A good starting point is, based on the previous results and in case you noticed overfitting, change the number of epochs to some number before the overfitting.

In [None]:
# second model
model2 = models.Sequential()
model2.add(layers.Dense(64, activation='relu', input_shape=(10000,)))
model2.add(layers.Dense(64, activation='relu'))
model2.add(layers.Dense(46, activation='softmax'))

# replace @OPT by any available optimizer
# https://keras.io/api/optimizers/
model2.compile(optimizer='@OPT',
              loss='categorical_crossentropy',
              metrics=['accuracy'])

# replace @EPO by the number of epochs you want to try
history2 = model2.fit(partial_x_train,
                     partial_y_train,
                     epochs=@EPO,
                     batch_size=512,
                     validation_data=(x_val, y_val))

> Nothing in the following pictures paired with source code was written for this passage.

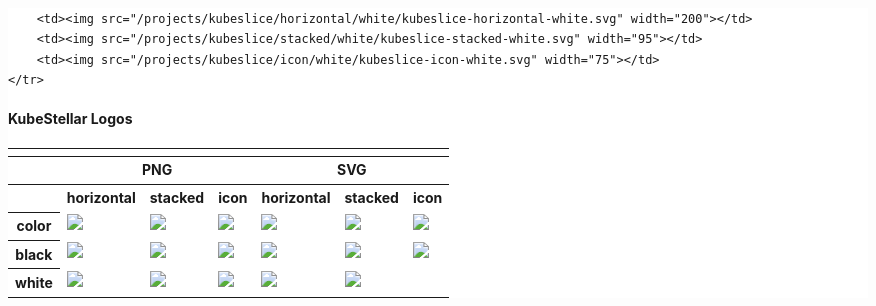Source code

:         <td><img src="/projects/kubeslice/horizontal/white/kubeslice-horizontal-white.svg" width="200"></td>
        <td><img src="/projects/kubeslice/stacked/white/kubeslice-stacked-white.svg" width="95"></td>
        <td><img src="/projects/kubeslice/icon/white/kubeslice-icon-white.svg" width="75"></td>
    </tr>
</table>

#### KubeStellar Logos

<table>
    <tr>
        <th colspan="7"></th>
    </tr>
    <tr>
        <th></th>
        <th colspan="3">PNG</th>
        <th colspan="3">SVG</th>
    </tr>
    <tr>
        <th></th>
        <th>horizontal</th>
        <th>stacked</th>
        <th>icon</th>
        <th>horizontal</th>
        <th>stacked</th>
        <th>icon</th>
    </tr>
    <tr>
        <th>color</th>
        <td><img src="/projects/kubestellar/horizontal/color/kubestellar-horizontal-color.png" width="200"></td>
        <td><img src="/projects/kubestellar/stacked/color/kubestellar-stacked-color.png" width="95"></td>
        <td><img src="/projects/kubestellar/icon/color/kubestellar-icon-color.png" width="75"></td>
        <td><img src="/projects/kubestellar/horizontal/color/kubestellar-horizontal-color.svg" width="200"></td>
        <td><img src="/projects/kubestellar/stacked/color/kubestellar-stacked-color.svg" width="95"></td>
        <td><img src="/projects/kubestellar/icon/color/kubestellar-icon-color.svg" width="75"></td>
    </tr>
    <tr>
        <th>black</th>
        <td><img src="/projects/kubestellar/horizontal/black/kubestellar-horizontal-black.png" width="200"></td>
        <td><img src="/projects/kubestellar/stacked/black/kubestellar-stacked-black.png" width="95"></td>
        <td><img src="/projects/kubestellar/icon/black/kubestellar-icon-black.png" width="75"></td>
        <td><img src="/projects/kubestellar/horizontal/black/kubestellar-horizontal-black.svg" width="200"></td>
        <td><img src="/projects/kubestellar/stacked/black/kubestellar-stacked-black.svg" width="95"></td>
        <td><img src="/projects/kubestellar/icon/black/kubestellar-icon-black.svg" width="75"></td>
    </tr>
    <tr>
        <th>white</th>
        <td><img src="/projects/kubestellar/horizontal/white/kubestellar-horizontal-white.png" width="200"></td>
        <td><img src="/projects/kubestellar/stacked/white/kubestellar-stacked-white.png" width="95"></td>
        <td><img src="/projects/kubestellar/icon/white/kubestellar-icon-white.png" width="75"></td>
        <td><img src="/projects/kubestellar/horizontal/white/kubestellar-horizontal-white.svg" width="200"></td>
        <td><img src="/projects/kubestellar/stacked/white/kubestellar-stacked-white.svg" width="95"></td>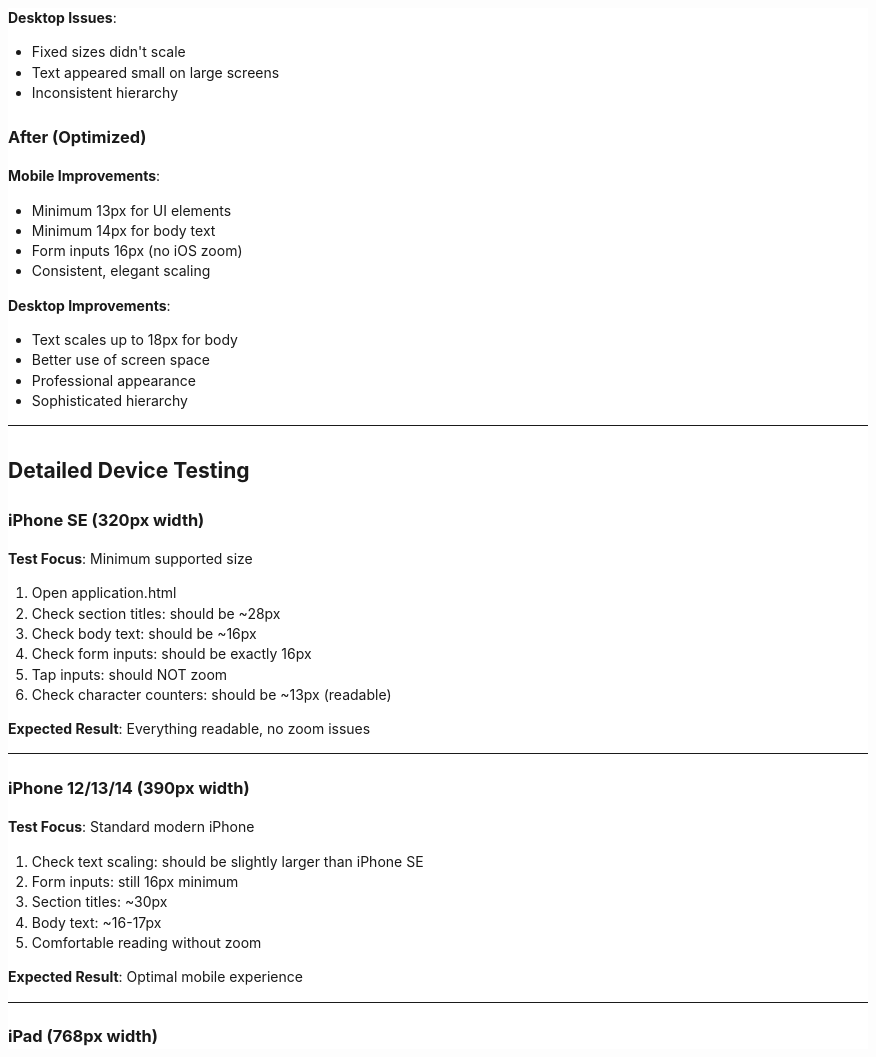 **Desktop Issues**:
- Fixed sizes didn't scale
- Text appeared small on large screens
- Inconsistent hierarchy

### After (Optimized)

**Mobile Improvements**:
- Minimum 13px for UI elements
- Minimum 14px for body text
- Form inputs 16px (no iOS zoom)
- Consistent, elegant scaling

**Desktop Improvements**:
- Text scales up to 18px for body
- Better use of screen space
- Professional appearance
- Sophisticated hierarchy

---

## Detailed Device Testing

### iPhone SE (320px width)

**Test Focus**: Minimum supported size

1. Open application.html
2. Check section titles: should be ~28px
3. Check body text: should be ~16px
4. Check form inputs: should be exactly 16px
5. Tap inputs: should NOT zoom
6. Check character counters: should be ~13px (readable)

**Expected Result**: Everything readable, no zoom issues

---

### iPhone 12/13/14 (390px width)

**Test Focus**: Standard modern iPhone

1. Check text scaling: should be slightly larger than iPhone SE
2. Form inputs: still 16px minimum
3. Section titles: ~30px
4. Body text: ~16-17px
5. Comfortable reading without zoom

**Expected Result**: Optimal mobile experience

---

### iPad (768px width)
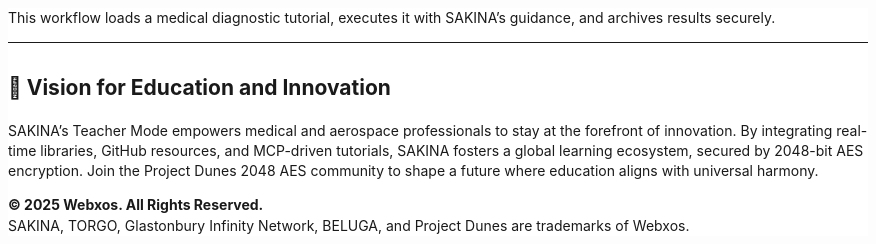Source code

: This workflow loads a medical diagnostic tutorial, executes it with SAKINA’s guidance, and archives results securely.

---

## 🌌 Vision for Education and Innovation

SAKINA’s Teacher Mode empowers medical and aerospace professionals to stay at the forefront of innovation. By integrating real-time libraries, GitHub resources, and MCP-driven tutorials, SAKINA fosters a global learning ecosystem, secured by 2048-bit AES encryption. Join the Project Dunes 2048 AES community to shape a future where education aligns with universal harmony.

**© 2025 Webxos. All Rights Reserved.**  
SAKINA, TORGO, Glastonbury Infinity Network, BELUGA, and Project Dunes are trademarks of Webxos.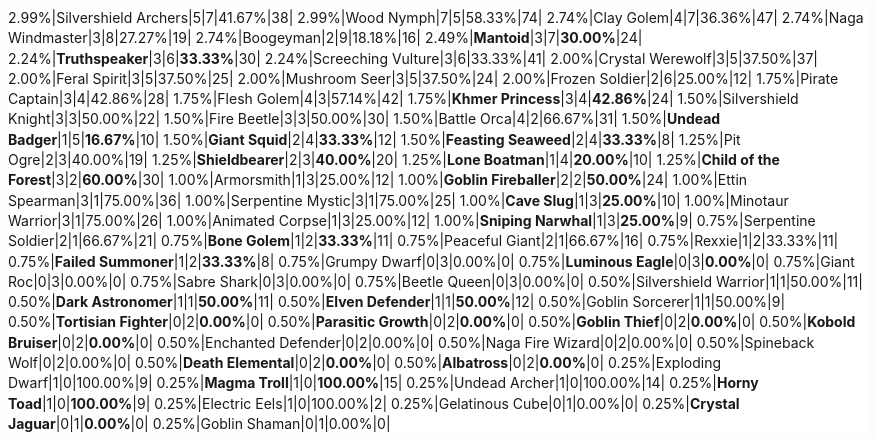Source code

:2.99%|Silvershield Archers|5|7|41.67%|38|
2.99%|Wood Nymph|7|5|58.33%|74|
2.74%|Clay Golem|4|7|36.36%|47|
2.74%|Naga Windmaster|3|8|27.27%|19|
2.74%|Boogeyman|2|9|18.18%|16|
2.49%|**Mantoid**|3|7|**30.00%**|24|
2.24%|**Truthspeaker**|3|6|**33.33%**|30|
2.24%|Screeching Vulture|3|6|33.33%|41|
2.00%|Crystal Werewolf|3|5|37.50%|37|
2.00%|Feral Spirit|3|5|37.50%|25|
2.00%|Mushroom Seer|3|5|37.50%|24|
2.00%|Frozen Soldier|2|6|25.00%|12|
1.75%|Pirate Captain|3|4|42.86%|28|
1.75%|Flesh Golem|4|3|57.14%|42|
1.75%|**Khmer Princess**|3|4|**42.86%**|24|
1.50%|Silvershield Knight|3|3|50.00%|22|
1.50%|Fire Beetle|3|3|50.00%|30|
1.50%|Battle Orca|4|2|66.67%|31|
1.50%|**Undead Badger**|1|5|**16.67%**|10|
1.50%|**Giant Squid**|2|4|**33.33%**|12|
1.50%|**Feasting Seaweed**|2|4|**33.33%**|8|
1.25%|Pit Ogre|2|3|40.00%|19|
1.25%|**Shieldbearer**|2|3|**40.00%**|20|
1.25%|**Lone Boatman**|1|4|**20.00%**|10|
1.25%|**Child of the Forest**|3|2|**60.00%**|30|
1.00%|Armorsmith|1|3|25.00%|12|
1.00%|**Goblin Fireballer**|2|2|**50.00%**|24|
1.00%|Ettin Spearman|3|1|75.00%|36|
1.00%|Serpentine Mystic|3|1|75.00%|25|
1.00%|**Cave Slug**|1|3|**25.00%**|10|
1.00%|Minotaur Warrior|3|1|75.00%|26|
1.00%|Animated Corpse|1|3|25.00%|12|
1.00%|**Sniping Narwhal**|1|3|**25.00%**|9|
0.75%|Serpentine Soldier|2|1|66.67%|21|
0.75%|**Bone Golem**|1|2|**33.33%**|11|
0.75%|Peaceful Giant|2|1|66.67%|16|
0.75%|Rexxie|1|2|33.33%|11|
0.75%|**Failed Summoner**|1|2|**33.33%**|8|
0.75%|Grumpy Dwarf|0|3|0.00%|0|
0.75%|**Luminous Eagle**|0|3|**0.00%**|0|
0.75%|Giant Roc|0|3|0.00%|0|
0.75%|Sabre Shark|0|3|0.00%|0|
0.75%|Beetle Queen|0|3|0.00%|0|
0.50%|Silvershield Warrior|1|1|50.00%|11|
0.50%|**Dark Astronomer**|1|1|**50.00%**|11|
0.50%|**Elven Defender**|1|1|**50.00%**|12|
0.50%|Goblin Sorcerer|1|1|50.00%|9|
0.50%|**Tortisian Fighter**|0|2|**0.00%**|0|
0.50%|**Parasitic Growth**|0|2|**0.00%**|0|
0.50%|**Goblin Thief**|0|2|**0.00%**|0|
0.50%|**Kobold Bruiser**|0|2|**0.00%**|0|
0.50%|Enchanted Defender|0|2|0.00%|0|
0.50%|Naga Fire Wizard|0|2|0.00%|0|
0.50%|Spineback Wolf|0|2|0.00%|0|
0.50%|**Death Elemental**|0|2|**0.00%**|0|
0.50%|**Albatross**|0|2|**0.00%**|0|
0.25%|Exploding Dwarf|1|0|100.00%|9|
0.25%|**Magma Troll**|1|0|**100.00%**|15|
0.25%|Undead Archer|1|0|100.00%|14|
0.25%|**Horny Toad**|1|0|**100.00%**|9|
0.25%|Electric Eels|1|0|100.00%|2|
0.25%|Gelatinous Cube|0|1|0.00%|0|
0.25%|**Crystal Jaguar**|0|1|**0.00%**|0|
0.25%|Goblin Shaman|0|1|0.00%|0|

# evaluate the model and get the results
results = model2.evaluate(x_test, one_hot_test_labels)

In [None]:
loss = history2.history['loss']
val_loss = history2.history['val_loss']
epochs = range(1, len(loss) + 1)

plt.plot(epochs, loss, 'bo', label='Training loss')
plt.plot(epochs, val_loss, 'b', label='Validation loss')
plt.title('Training and validation loss')
plt.xlabel('Epochs')
plt.ylabel('Loss')
plt.legend()
plt.show()

In [None]:
plt.clf()   # clear figure

acc = history2.history['accuracy']
val_acc = history2.history['val_accuracy']

plt.plot(epochs, acc, 'bo', label='Training acc')
plt.plot(epochs, val_acc, 'b', label='Validation acc')
plt.title('Training and validation accuracy')
plt.xlabel('Epochs')
plt.ylabel('Loss')
plt.legend()
plt.show()

In [None]:
# Checking the final results (loss, accuracy)
results

In [None]:
# OPTIONAL - comparing the model with a random baseline
#import copy

#test_labels_copy = copy.copy(test_labels)
#np.random.shuffle(test_labels_copy)
#float(np.sum(np.array(test_labels) == np.array(test_labels_copy))) / len(test_labels)

### Making predictions

We can compare both models (`model1` and `model2`).

In [None]:
# asking predictions from both models
predictions1 = model1.predict(x_test)
predictions2 = model2.predict(x_test)

In [None]:
predictions1[0].shape

In [None]:
np.sum(predictions1[0])

In [None]:
np.argmax(predictions1[0])

In [None]:
predictions1[0]

In [None]:
# show the inputs and predicted outputs
for i in range(3):
	print("X=%s, Predicted=%s" % (x_test[i], predictions1[i]))

**What happens if we decide for intermediate layers with few hidden units?**

In [None]:
model3 = models.Sequential()
model3.add(layers.Dense(64, activation='relu', input_shape=(10000,)))
model3.add(layers.Dense(4, activation='relu'))
model3.add(layers.Dense(46, activation='softmax'))

model3.compile(optimizer='rmsprop',
               loss='categorical_crossentropy',
               metrics=['accuracy'])

model3.fit(partial_x_train,
           partial_y_train,
           epochs=20,
           batch_size=128,
           validation_data=(x_val, y_val))

In [None]:
results = model.evaluate(x_test, one_hot_test_labels)